I woke up one morning with the knowledge that a certain friend and I were no longer going to be friends. And it wasn’t a fun feeling.

We’d been friends a long time—about 8 years—but there wasn’t a hangout or a conversation I could remember that didn’t cross some sort of line. No, we weren’t doing anything illegal. But morally, things always felt off.

As a Christian, I toiled with the idea of terminating the friendship. I wasn’t sure what to do—we’re supposed to love everyone unconditionally, right? I went to the four Gospels in search of guidance. If I were going to live like Christ, I needed to see how He handled these types of relationships.

In the Gospels, I noticed that while Jesus loved every single person, He didn’t pick everyone to walk with Him from village to village. “It was at this time that He went off to the mountain to pray, and He spent the whole night in prayer to God. And when day came, He called His disciples to Him and chose twelve of them” (Luke 6:12-13). Jesus’ call to follow Him was a personal invitation to walk alongside Him in friendship, and He made this important decision after first submitting His plans to God the Father.

While Christ calls us to love unconditionally and sacrificially, this doesn’t mean we turn a blind eye to destructive behavior. Christ wants us to follow Him in obedience, and a bad friendship will only lead us astray. A companion who constantly asks us to compromise God’s will for our lives is no friend at all.

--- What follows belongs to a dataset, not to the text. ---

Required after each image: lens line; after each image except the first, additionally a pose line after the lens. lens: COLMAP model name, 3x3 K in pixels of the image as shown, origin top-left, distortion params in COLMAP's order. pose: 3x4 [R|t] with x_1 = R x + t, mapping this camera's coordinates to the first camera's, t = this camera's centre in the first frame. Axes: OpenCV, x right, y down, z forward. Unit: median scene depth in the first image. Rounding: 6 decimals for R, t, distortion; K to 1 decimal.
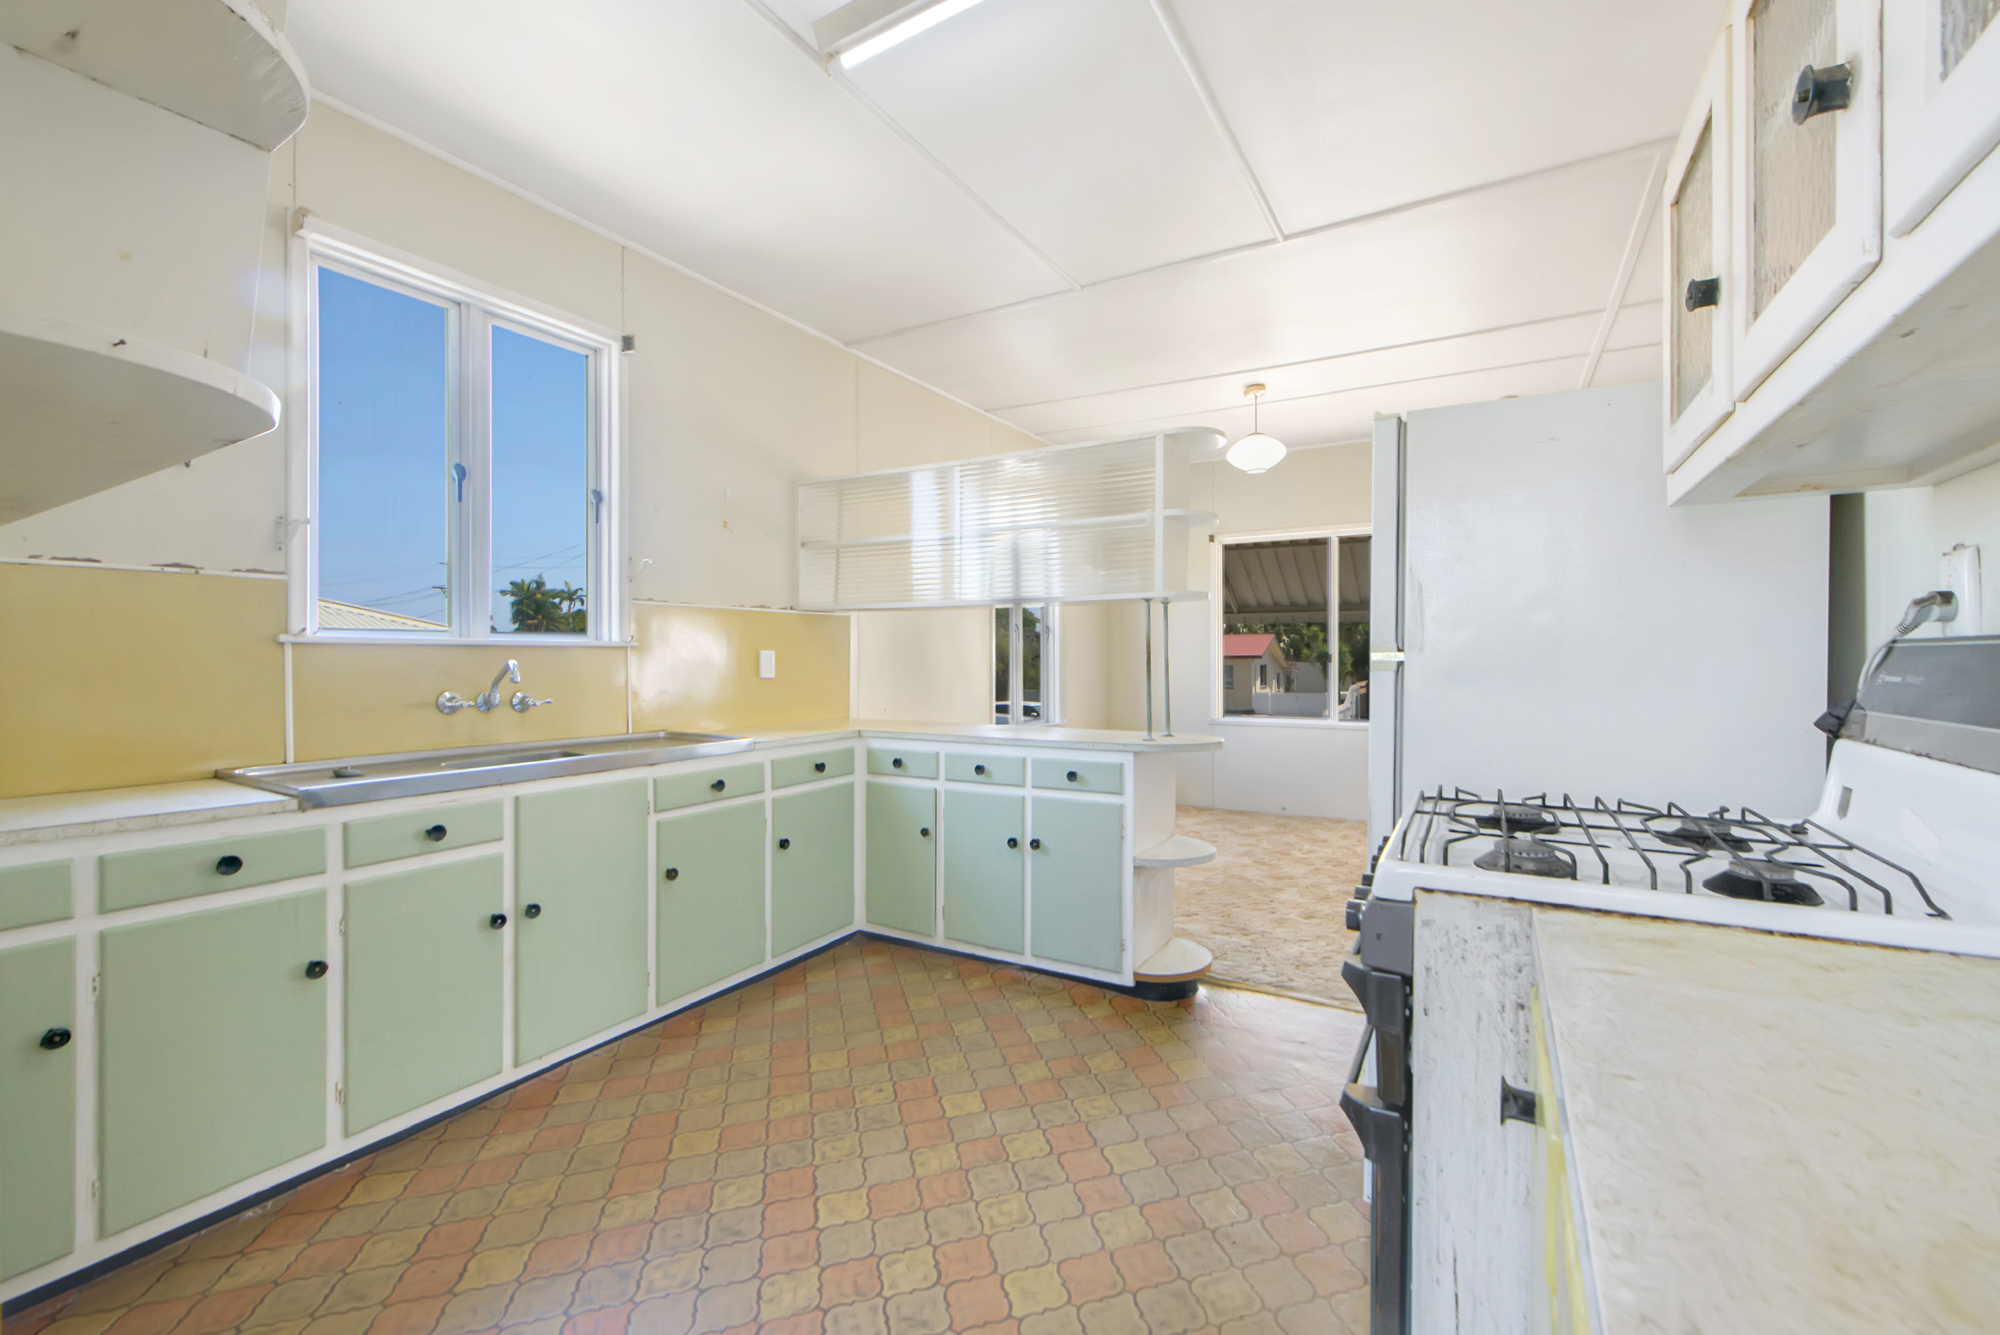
lens RADIAL K [[842.3, 0, 1003.2], [0, 842.3, 660.1], [0, 0, 1]] dist [0.013404, -0.000363]
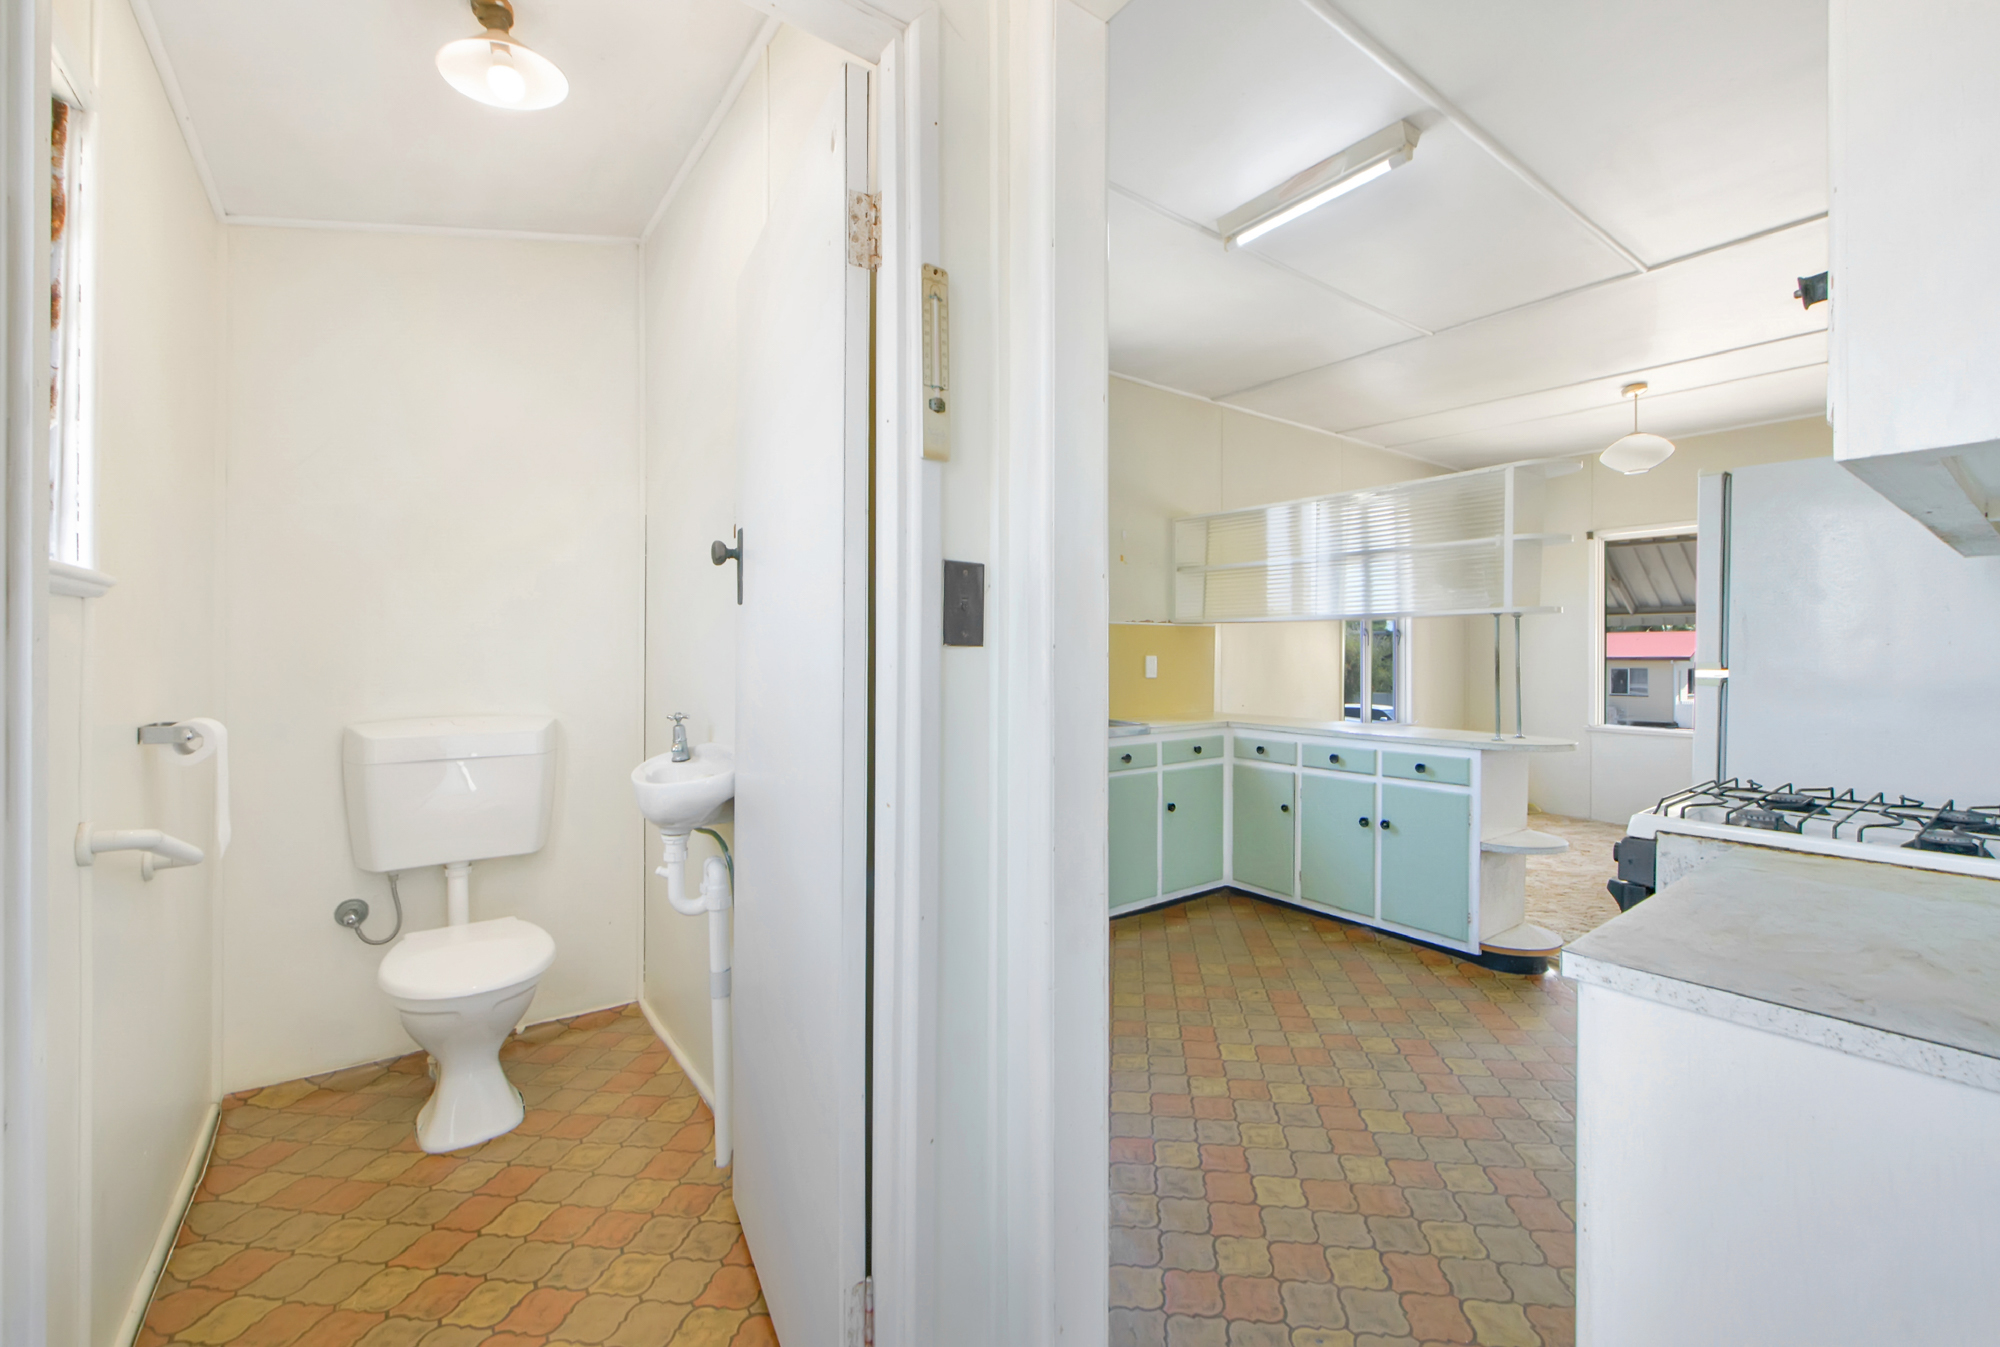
lens RADIAL K [[816.0, 0, 1016.9], [0, 816.0, 652.5], [0, 0, 1]] dist [0.006517, -0.000705]
pose [[0.926972, 0.004832, -0.375099, -0.011704], [-0.006438, 0.999975, -0.003029, -0.013625], [0.375075, 0.005223, 0.926980, -0.245894]]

Instead, the people we invite into our lives ought to encourage, support, and love us. They should provide wise counsel and hold us accountable as we seek to live in ways that are pleasing to God. Choosing our friends wisely not only keeps us from getting hurt but also from spending our lives pursuing meaningless things. A good friend will walk confidently beside us towards God’s great plan. 

If something discourages us from following God’s will, we are to cut it off (Matt. 16:23). And as much as we might love a friend, letting them go might be the most loving thing we can do—so they can have time to realize God has greater things in store for both of you.